§ EXTRACTED TEXT:
>>>>
Louis-Charles Bary (16 September 1926 – 31 January 2023) was a French trade unionist and politician.

Biography

Early life and education
Born in Meudon on 16 September 1926, Bary was raised in a family of an industrialist father and a stay-at-home mother. In 1939, his family moved to Yonne, near his father's factories. In his youth, he joined the , of which he became leader for the entire west of Île-de-France. After graduating from the Lycée Pasteur, he studied at Sciences Po and earned his diploma in 1948.

Career
After his studies, Bary became a textile worker and joined the Syndicat français des textiles artificiels et synthétiques, of which he served as General Secretary from 1962 to 1966, general delegate from 1966 to 1972, vice-president from 1972 to 1974, and president from 1974 to 1987. He was also president of the Union des industries textiles from 1986 to 1991.

Throughout his career, Bary was heavily active within French trade unionism, particularly through the Conseil national du patronat français (CNPF), where he chaired several bodies, such as the Union d'économie sociale pour le logement. He was Vice-President of the CNPF from 1986 to 1992, the President of the Commission du logement social from 1995 to 1999.
<<<<
§ TASK LIST:
(1) In the biography of Louis-Charles Bary, in what year did he earn his diploma from Sciences Po?
(2) Translate this sentence from the biography of Louis-Charles Bary into Spanish: "He was also president of the Union des industries textiles from 1986 to 1991."

§ GIVEN RECORDS:
>>>>
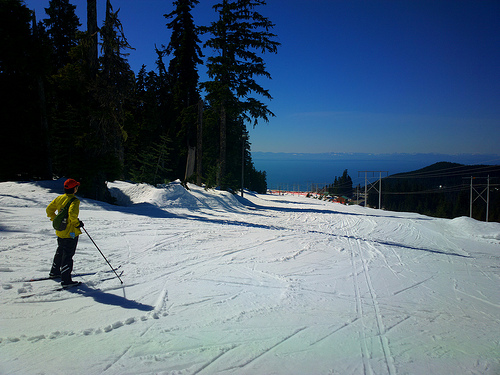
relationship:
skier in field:
[44, 178, 89, 286] [1, 173, 500, 374]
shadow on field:
[107, 197, 471, 262] [1, 173, 500, 374]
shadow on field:
[228, 191, 437, 225] [1, 173, 500, 374]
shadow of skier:
[65, 281, 156, 313] [44, 178, 89, 286]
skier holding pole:
[44, 178, 89, 286] [77, 222, 128, 285]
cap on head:
[63, 178, 80, 188] [61, 177, 81, 195]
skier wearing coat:
[44, 178, 89, 286] [44, 194, 83, 240]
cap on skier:
[63, 178, 80, 188] [44, 178, 89, 286]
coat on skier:
[44, 194, 83, 240] [44, 178, 89, 286]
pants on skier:
[49, 234, 86, 283] [44, 178, 89, 286]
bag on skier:
[49, 196, 78, 235] [44, 178, 89, 286]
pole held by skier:
[77, 222, 128, 285] [44, 178, 89, 286]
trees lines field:
[192, 0, 283, 192] [1, 173, 500, 374]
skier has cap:
[44, 178, 89, 286] [63, 178, 80, 188]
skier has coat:
[44, 178, 89, 286] [44, 194, 83, 240]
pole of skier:
[77, 222, 128, 285] [44, 178, 89, 286]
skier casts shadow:
[44, 178, 89, 286] [65, 281, 156, 313]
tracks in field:
[339, 214, 399, 374] [1, 173, 500, 374]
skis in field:
[16, 261, 126, 291] [1, 173, 500, 374]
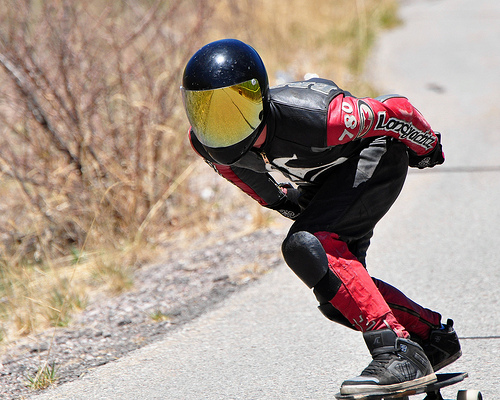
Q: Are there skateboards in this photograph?
A: Yes, there is a skateboard.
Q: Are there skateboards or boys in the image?
A: Yes, there is a skateboard.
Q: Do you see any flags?
A: No, there are no flags.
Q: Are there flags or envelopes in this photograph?
A: No, there are no flags or envelopes.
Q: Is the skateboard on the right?
A: Yes, the skateboard is on the right of the image.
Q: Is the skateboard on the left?
A: No, the skateboard is on the right of the image.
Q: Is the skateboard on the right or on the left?
A: The skateboard is on the right of the image.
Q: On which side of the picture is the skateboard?
A: The skateboard is on the right of the image.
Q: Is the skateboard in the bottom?
A: Yes, the skateboard is in the bottom of the image.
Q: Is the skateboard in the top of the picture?
A: No, the skateboard is in the bottom of the image.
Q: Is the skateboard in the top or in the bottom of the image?
A: The skateboard is in the bottom of the image.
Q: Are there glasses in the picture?
A: No, there are no glasses.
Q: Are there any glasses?
A: No, there are no glasses.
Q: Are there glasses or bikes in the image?
A: No, there are no glasses or bikes.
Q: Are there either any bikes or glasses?
A: No, there are no glasses or bikes.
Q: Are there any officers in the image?
A: No, there are no officers.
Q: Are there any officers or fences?
A: No, there are no officers or fences.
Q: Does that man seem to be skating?
A: Yes, the man is skating.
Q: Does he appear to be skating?
A: Yes, the man is skating.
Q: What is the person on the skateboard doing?
A: The man is skating.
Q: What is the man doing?
A: The man is skating.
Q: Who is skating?
A: The man is skating.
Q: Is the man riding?
A: No, the man is skating.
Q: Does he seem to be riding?
A: No, the man is skating.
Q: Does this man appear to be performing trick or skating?
A: The man is skating.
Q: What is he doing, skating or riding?
A: The man is skating.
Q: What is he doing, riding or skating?
A: The man is skating.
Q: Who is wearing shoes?
A: The man is wearing shoes.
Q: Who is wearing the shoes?
A: The man is wearing shoes.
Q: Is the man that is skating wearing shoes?
A: Yes, the man is wearing shoes.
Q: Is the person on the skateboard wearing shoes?
A: Yes, the man is wearing shoes.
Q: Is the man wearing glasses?
A: No, the man is wearing shoes.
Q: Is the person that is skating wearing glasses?
A: No, the man is wearing shoes.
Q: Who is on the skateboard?
A: The man is on the skateboard.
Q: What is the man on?
A: The man is on the skateboard.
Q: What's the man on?
A: The man is on the skateboard.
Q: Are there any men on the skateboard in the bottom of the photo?
A: Yes, there is a man on the skateboard.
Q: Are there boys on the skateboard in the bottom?
A: No, there is a man on the skateboard.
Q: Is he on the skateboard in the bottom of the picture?
A: Yes, the man is on the skateboard.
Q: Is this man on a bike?
A: No, the man is on the skateboard.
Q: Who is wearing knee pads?
A: The man is wearing knee pads.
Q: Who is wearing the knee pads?
A: The man is wearing knee pads.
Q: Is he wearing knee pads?
A: Yes, the man is wearing knee pads.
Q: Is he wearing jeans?
A: No, the man is wearing knee pads.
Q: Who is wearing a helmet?
A: The man is wearing a helmet.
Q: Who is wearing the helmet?
A: The man is wearing a helmet.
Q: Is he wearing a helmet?
A: Yes, the man is wearing a helmet.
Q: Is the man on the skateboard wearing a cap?
A: No, the man is wearing a helmet.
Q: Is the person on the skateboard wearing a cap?
A: No, the man is wearing a helmet.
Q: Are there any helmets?
A: Yes, there is a helmet.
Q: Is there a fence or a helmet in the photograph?
A: Yes, there is a helmet.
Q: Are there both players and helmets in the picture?
A: No, there is a helmet but no players.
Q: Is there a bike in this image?
A: No, there are no bikes.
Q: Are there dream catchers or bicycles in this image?
A: No, there are no bicycles or dream catchers.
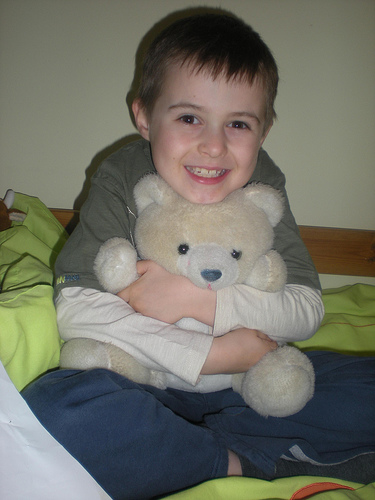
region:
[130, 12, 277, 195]
A child is smiling.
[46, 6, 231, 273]
The left side is casting a shadow on the wall.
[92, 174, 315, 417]
A child is holding a teddy bear.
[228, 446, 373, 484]
A foot in a gray sock is under a blue cover.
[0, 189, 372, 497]
The sheet is green with a orange edge.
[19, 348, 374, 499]
The The boy is wearing blue pants.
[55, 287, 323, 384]
The sleeves are white.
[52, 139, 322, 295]
The boy is wearing a gray shirt.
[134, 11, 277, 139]
The boy has brown hair.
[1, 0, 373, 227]
The wall is white.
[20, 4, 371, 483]
little boy holding teddy bear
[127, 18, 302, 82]
the boy's brown hair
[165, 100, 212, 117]
the boy's right eyebrow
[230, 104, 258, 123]
the boy's left eyebrow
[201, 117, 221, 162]
the little boy's nose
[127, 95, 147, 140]
the boy's right ear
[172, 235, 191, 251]
the teddy bear's right eye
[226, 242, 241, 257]
the bear's left eye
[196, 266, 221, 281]
the bear's black nose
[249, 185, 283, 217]
the white bear's left ear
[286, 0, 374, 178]
white wall for room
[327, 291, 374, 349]
lime green blanket for warmth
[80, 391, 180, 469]
sweat pants for warmth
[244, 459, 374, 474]
black socks for feet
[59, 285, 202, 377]
white long sleeve shirt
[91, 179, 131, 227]
gray tee shirt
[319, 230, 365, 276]
headboard from of bed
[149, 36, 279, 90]
blonde hair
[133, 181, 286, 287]
white teddy bear for joy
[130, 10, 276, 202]
young caucasian male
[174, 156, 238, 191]
boy with a smile on its face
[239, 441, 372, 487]
boy wearing black socks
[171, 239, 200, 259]
teddy bear with black eyes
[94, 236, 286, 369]
boy hugging a bear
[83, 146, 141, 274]
boy wearing a gray shirt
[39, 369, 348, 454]
boy wearing blue pants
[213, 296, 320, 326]
boy wearing a shirt with white sleeves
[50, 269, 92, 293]
logo on shirt sleeves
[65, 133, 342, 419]
boy sitting on a bed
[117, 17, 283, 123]
boy with brown hair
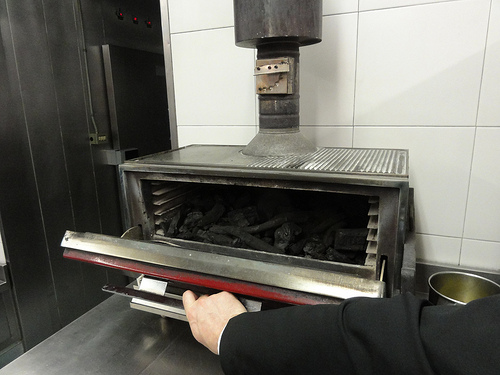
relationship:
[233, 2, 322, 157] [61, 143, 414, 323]
pipe on stove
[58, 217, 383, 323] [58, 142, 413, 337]
door on heater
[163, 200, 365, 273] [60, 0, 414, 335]
charcoal in bowl heater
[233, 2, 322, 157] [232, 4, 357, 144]
pipe on heater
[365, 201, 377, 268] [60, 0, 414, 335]
racks are in bowl heater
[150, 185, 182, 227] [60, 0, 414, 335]
racks are in bowl heater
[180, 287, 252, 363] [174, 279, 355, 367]
hand on arm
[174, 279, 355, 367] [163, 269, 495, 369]
arm on man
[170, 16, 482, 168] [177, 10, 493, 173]
white tiles are on wall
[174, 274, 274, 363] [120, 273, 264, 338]
hand on handle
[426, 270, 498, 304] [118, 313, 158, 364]
bowl on ground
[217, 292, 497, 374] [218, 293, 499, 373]
sleeve on arm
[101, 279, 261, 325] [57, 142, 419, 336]
handle on oven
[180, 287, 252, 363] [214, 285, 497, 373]
hand of man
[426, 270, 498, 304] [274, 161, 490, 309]
bowl by bowl heater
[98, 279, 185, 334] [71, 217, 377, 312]
handle of door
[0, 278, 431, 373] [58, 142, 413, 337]
counter top below heater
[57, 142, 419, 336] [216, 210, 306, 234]
oven with charcoal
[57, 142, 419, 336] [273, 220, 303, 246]
oven with charcoal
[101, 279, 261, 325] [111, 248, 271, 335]
handle on cooker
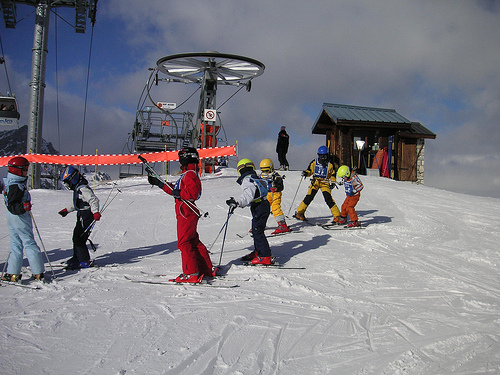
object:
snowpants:
[263, 190, 284, 220]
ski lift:
[116, 48, 271, 178]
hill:
[0, 166, 499, 374]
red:
[187, 211, 191, 228]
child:
[0, 147, 58, 285]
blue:
[20, 220, 36, 244]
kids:
[226, 155, 273, 271]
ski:
[226, 262, 311, 274]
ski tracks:
[310, 298, 403, 373]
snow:
[0, 167, 499, 374]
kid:
[49, 157, 107, 272]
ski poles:
[73, 178, 121, 252]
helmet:
[59, 160, 82, 183]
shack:
[304, 100, 430, 186]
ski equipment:
[350, 131, 397, 180]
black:
[278, 133, 287, 149]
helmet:
[279, 121, 290, 132]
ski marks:
[241, 290, 362, 374]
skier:
[135, 141, 227, 289]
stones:
[414, 155, 423, 164]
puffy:
[410, 117, 500, 198]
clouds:
[103, 0, 499, 198]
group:
[0, 167, 499, 374]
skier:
<<<<
§ RESPONSES BY TASK:
(1) 1948

(2) También fue presidente de la Union des industries textiles de 1986 a 1991.